● Text for analysis
= Beginning of Section =
Hebert Revetria

Personal information
- Full name: Hebert Carlos Revetria Acevedo
- Date of birth: 27 August 1955 (age 70)
- Place of birth: Montevideo, Uruguay
- Position: Forward

Senior career*
- Years: Team / Apps / (Gls)
- 1972–1976: Nacional / 160 / (88)
- 1977–1978: Cruzeiro / 63 / (22)
- 1979–1981: Tampico [es] / 66 / (31)
- 1981–1982: Deportivo Neza / 40 / (25)
- 1982–1983: Tecos / 22 / (3)
- 1983–1984: Tampico Madero / 8 / (3)
- 1984: Deportes Tolima / 21 / (7)
- 1984–1985: Peñarol / 37 / (8)
- 1986: Colo-Colo / 18 / (3)
- 1987–1988: Cobreloa / 12 / (2)
- 1989–1990: River Plate Montevideo

International career
- Uruguay

= Hebert Revetria =

Uruguayan footballer (born 1955)

Hebert Carlos Revetria Acevedo (born 27 August 1955) known simply as Revetria, is a Uruguayan former footballer who played as a forward.

==Career==
Revetria began playing football with Club Nacional de Football. He is known for his hat-trick, in the finals of the Campeonato Mineiro in 1977, against Atlético Mineiro with Cruzeiro EC.

From 1986 to 1987, Revetria played in Chile for Colo-Colo and Cobreloa.

At international level, Revetria made several appearances for the Uruguay national football team, seven before he was age 21, and played in the 1975 Copa América.

Now retired, he works at Tenfield.

==Personal==
Revetria's son, Nathaniel, is also a professional footballer.
= End of Section =
● Information provided
= Beginning of Section =
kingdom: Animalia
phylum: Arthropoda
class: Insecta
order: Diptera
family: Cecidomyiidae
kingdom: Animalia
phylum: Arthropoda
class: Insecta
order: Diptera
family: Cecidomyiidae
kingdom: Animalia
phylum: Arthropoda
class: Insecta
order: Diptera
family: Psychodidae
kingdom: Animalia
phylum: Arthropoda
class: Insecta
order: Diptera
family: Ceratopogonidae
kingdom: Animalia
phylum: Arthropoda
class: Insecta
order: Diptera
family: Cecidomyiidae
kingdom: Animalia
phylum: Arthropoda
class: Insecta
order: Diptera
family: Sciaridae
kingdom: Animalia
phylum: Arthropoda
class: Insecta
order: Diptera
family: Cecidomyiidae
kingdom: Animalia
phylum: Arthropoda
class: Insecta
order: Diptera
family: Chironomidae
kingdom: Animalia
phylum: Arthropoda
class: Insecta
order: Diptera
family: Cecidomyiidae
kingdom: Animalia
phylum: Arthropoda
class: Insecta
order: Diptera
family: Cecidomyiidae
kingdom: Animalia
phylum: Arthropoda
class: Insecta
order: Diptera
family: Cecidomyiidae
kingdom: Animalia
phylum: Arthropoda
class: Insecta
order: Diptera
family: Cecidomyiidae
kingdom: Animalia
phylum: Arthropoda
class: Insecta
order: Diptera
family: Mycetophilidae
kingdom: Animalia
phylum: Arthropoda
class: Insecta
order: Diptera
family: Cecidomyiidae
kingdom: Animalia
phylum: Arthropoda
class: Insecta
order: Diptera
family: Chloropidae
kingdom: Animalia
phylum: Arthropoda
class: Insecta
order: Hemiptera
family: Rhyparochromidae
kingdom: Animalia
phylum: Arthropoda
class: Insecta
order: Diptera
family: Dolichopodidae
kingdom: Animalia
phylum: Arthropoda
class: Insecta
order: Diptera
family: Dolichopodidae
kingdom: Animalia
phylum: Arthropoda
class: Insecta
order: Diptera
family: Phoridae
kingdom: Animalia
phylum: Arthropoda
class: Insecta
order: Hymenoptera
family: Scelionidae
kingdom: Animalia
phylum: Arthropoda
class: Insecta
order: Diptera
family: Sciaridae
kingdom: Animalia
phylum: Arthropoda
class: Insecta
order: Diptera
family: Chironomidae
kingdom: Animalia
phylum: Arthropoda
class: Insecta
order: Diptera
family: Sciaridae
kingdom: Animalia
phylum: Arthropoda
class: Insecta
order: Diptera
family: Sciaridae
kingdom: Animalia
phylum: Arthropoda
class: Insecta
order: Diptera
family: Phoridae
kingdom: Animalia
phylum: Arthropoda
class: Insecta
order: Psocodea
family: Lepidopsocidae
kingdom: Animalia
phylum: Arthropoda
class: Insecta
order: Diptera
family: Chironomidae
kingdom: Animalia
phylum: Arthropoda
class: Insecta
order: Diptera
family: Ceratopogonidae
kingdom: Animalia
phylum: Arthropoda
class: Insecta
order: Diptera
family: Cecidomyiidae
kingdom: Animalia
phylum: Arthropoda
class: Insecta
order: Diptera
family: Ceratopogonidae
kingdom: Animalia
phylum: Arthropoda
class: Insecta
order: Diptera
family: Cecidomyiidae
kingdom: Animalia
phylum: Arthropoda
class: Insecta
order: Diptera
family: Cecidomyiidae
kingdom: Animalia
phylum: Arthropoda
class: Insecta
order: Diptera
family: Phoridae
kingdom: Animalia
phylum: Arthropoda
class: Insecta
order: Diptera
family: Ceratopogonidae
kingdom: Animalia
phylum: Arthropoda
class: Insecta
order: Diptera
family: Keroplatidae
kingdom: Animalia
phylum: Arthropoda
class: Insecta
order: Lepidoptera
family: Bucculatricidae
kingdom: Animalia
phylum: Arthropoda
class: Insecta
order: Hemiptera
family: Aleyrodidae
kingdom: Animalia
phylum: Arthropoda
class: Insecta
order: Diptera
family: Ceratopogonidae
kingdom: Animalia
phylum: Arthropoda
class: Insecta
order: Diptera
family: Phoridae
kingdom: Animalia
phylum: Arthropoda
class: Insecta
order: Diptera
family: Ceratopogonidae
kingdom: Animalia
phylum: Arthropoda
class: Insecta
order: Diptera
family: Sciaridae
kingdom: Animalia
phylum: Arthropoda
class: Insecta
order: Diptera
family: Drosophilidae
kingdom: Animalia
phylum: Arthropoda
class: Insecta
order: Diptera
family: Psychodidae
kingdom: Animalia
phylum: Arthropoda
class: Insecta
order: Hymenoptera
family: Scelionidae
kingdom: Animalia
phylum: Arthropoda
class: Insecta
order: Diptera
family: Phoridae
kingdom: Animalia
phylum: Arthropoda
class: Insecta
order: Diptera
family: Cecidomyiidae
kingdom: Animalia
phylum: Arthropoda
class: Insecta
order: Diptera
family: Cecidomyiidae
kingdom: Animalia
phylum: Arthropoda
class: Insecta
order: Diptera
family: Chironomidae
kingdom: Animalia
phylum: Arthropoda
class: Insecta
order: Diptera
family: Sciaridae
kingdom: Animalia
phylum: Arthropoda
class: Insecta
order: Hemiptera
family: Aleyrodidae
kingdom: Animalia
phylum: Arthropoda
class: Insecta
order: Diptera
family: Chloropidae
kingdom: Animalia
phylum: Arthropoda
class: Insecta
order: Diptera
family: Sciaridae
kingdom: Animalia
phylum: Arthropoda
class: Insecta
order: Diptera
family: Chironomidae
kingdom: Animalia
= End of Section =
Restate the passage of the Hebert Revetria text starting at "- Place of birth: Montevideo, Uruguay" and ending at "Peñarol / 37 / (8)", swapping "Cruzeiro" for "Grêmio" wherever it occurs.

● Result of this task
- Place of birth: Montevideo, Uruguay
- Position: Forward

Senior career*
- Years: Team / Apps / (Gls)
- 1972–1976: Nacional / 160 / (88)
- 1977–1978: Grêmio / 63 / (22)
- 1979–1981: Tampico [es] / 66 / (31)
- 1981–1982: Deportivo Neza / 40 / (25)
- 1982–1983: Tecos / 22 / (3)
- 1983–1984: Tampico Madero / 8 / (3)
- 1984: Deportes Tolima / 21 / (7)
- 1984–1985: Peñarol / 37 / (8)